In deze zaak heeft de Centrale Raad van Beroep op 4 september 2015 uitspraak gedaan in hoger beroep over de vraag of betrokkene, een zeevarende met de Nederlandse nationaliteit, verzekerd was voor de Algemene Ouderdomswet (AOW) gedurende de periode van 10 mei 1996 tot en met 9 september 2010. Betrokkene had eerder een verzoek ingediend bij de Sociale verzekeringsbank (Svb) voor toekenning van AOW-pensioen, maar de Svb had vastgesteld dat hij niet verzekerd was voor de AOW in de betreffende periode. Betrokkene heeft in hoger beroep aangevoerd dat hij onder de personele werkingssfeer van Verordening 1408/71 valt, omdat hij als zeevarende op een onder Nederlandse vlag varend schip werkte en Europese havens aandeed.
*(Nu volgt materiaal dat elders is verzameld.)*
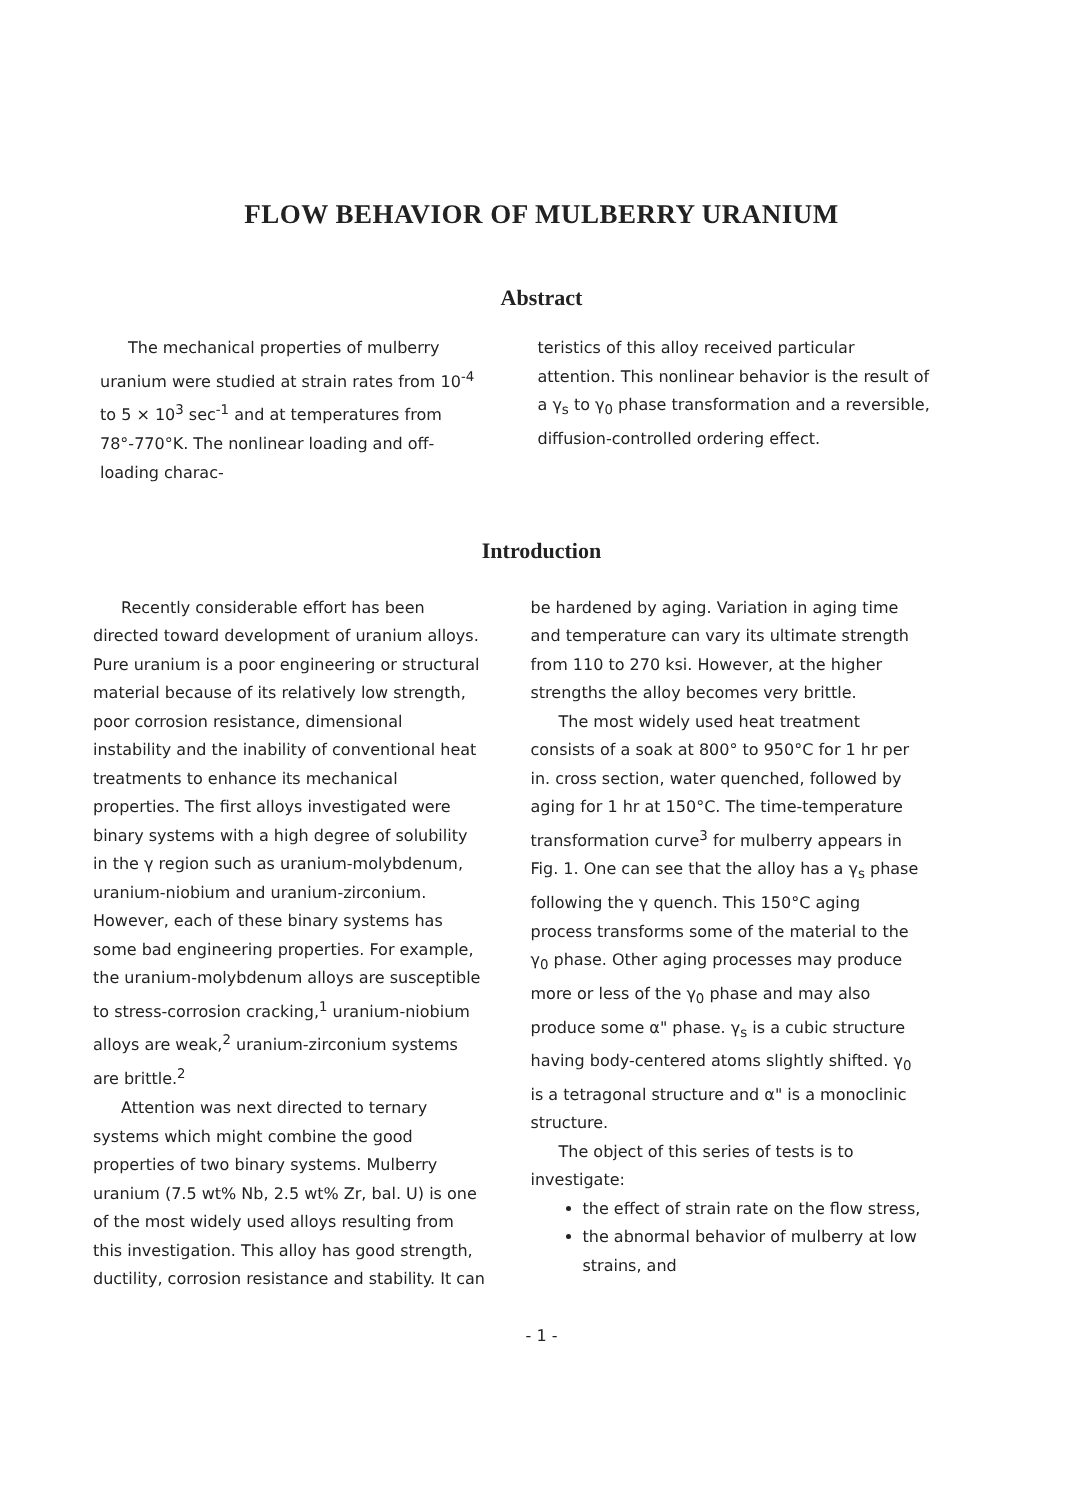FLOW BEHAVIOR OF MULBERRY URANIUM
Abstract
The mechanical properties of mulberry uranium were studied at strain rates from 10<sup>-4</sup> to 5 × 10<sup>3</sup> sec<sup>-1</sup> and at temperatures from 78°-770°K. The nonlinear loading and off-loading charac-
teristics of this alloy received particular attention. This nonlinear behavior is the result of a γ<sub>s</sub> to γ<sub>0</sub> phase transformation and a reversible, diffusion-controlled ordering effect.
Introduction
Recently considerable effort has been directed toward development of uranium alloys. Pure uranium is a poor engineering or structural material because of its relatively low strength, poor corrosion resistance, dimensional instability and the inability of conventional heat treatments to enhance its mechanical properties. The first alloys investigated were binary systems with a high degree of solubility in the γ region such as uranium-molybdenum, uranium-niobium and uranium-zirconium. However, each of these binary systems has some bad engineering properties. For example, the uranium-molybdenum alloys are susceptible to stress-corrosion cracking,<sup>1</sup> uranium-niobium alloys are weak,<sup>2</sup> uranium-zirconium systems are brittle.<sup>2</sup>
Attention was next directed to ternary systems which might combine the good properties of two binary systems. Mulberry uranium (7.5 wt% Nb, 2.5 wt% Zr, bal. U) is one of the most widely used alloys resulting from this investigation. This alloy has good strength, ductility, corrosion resistance and stability. It can
be hardened by aging. Variation in aging time and temperature can vary its ultimate strength from 110 to 270 ksi. However, at the higher strengths the alloy becomes very brittle.
The most widely used heat treatment consists of a soak at 800° to 950°C for 1 hr per in. cross section, water quenched, followed by aging for 1 hr at 150°C. The time-temperature transformation curve<sup>3</sup> for mulberry appears in Fig. 1. One can see that the alloy has a γ<sub>s</sub> phase following the γ quench. This 150°C aging process transforms some of the material to the γ<sub>0</sub> phase. Other aging processes may produce more or less of the γ<sub>0</sub> phase and may also produce some α" phase. γ<sub>s</sub> is a cubic structure having body-centered atoms slightly shifted. γ<sub>0</sub> is a tetragonal structure and α" is a monoclinic structure.
The object of this series of tests is to investigate:
the effect of strain rate on the flow stress,
the abnormal behavior of mulberry at low strains, and
- 1 -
De Raad heeft geoordeeld dat betrokkene niet onder de werkingssfeer van de verordening valt, omdat zijn arbeidsverhouding werd beheerst door het recht van de Verenigde Staten en zijn loon in dollars werd uitbetaald. De Raad heeft vastgesteld dat er onvoldoende nauwe banden waren tussen de werkzaamheden van betrokkene en de rechtsorde van een lidstaat. De rechtbank had ten onrechte aangenomen dat het pensioenoverzicht van 19 augustus 2009 formele rechtskracht had, waardoor de Svb niet opnieuw hoefde te onderzoeken of betrokkene verzekerd was voor de AOW. De Raad heeft het beroep van betrokkene gegrond verklaard, de uitspraak van de rechtbank vernietigd en de Svb veroordeeld in de proceskosten van betrokkene.
De uitspraak benadrukt het belang van de juiste toepassing van de Europese regelgeving en de nationale wetgeving met betrekking tot de verzekering voor de AOW van zeevarenden. De Raad heeft geconcludeerd dat betrokkene, gezien de omstandigheden van zijn arbeidsverhouding, niet verzekerd was voor de AOW en dat de uitsluiting van verzekering op basis van de nationale wetgeving terecht was.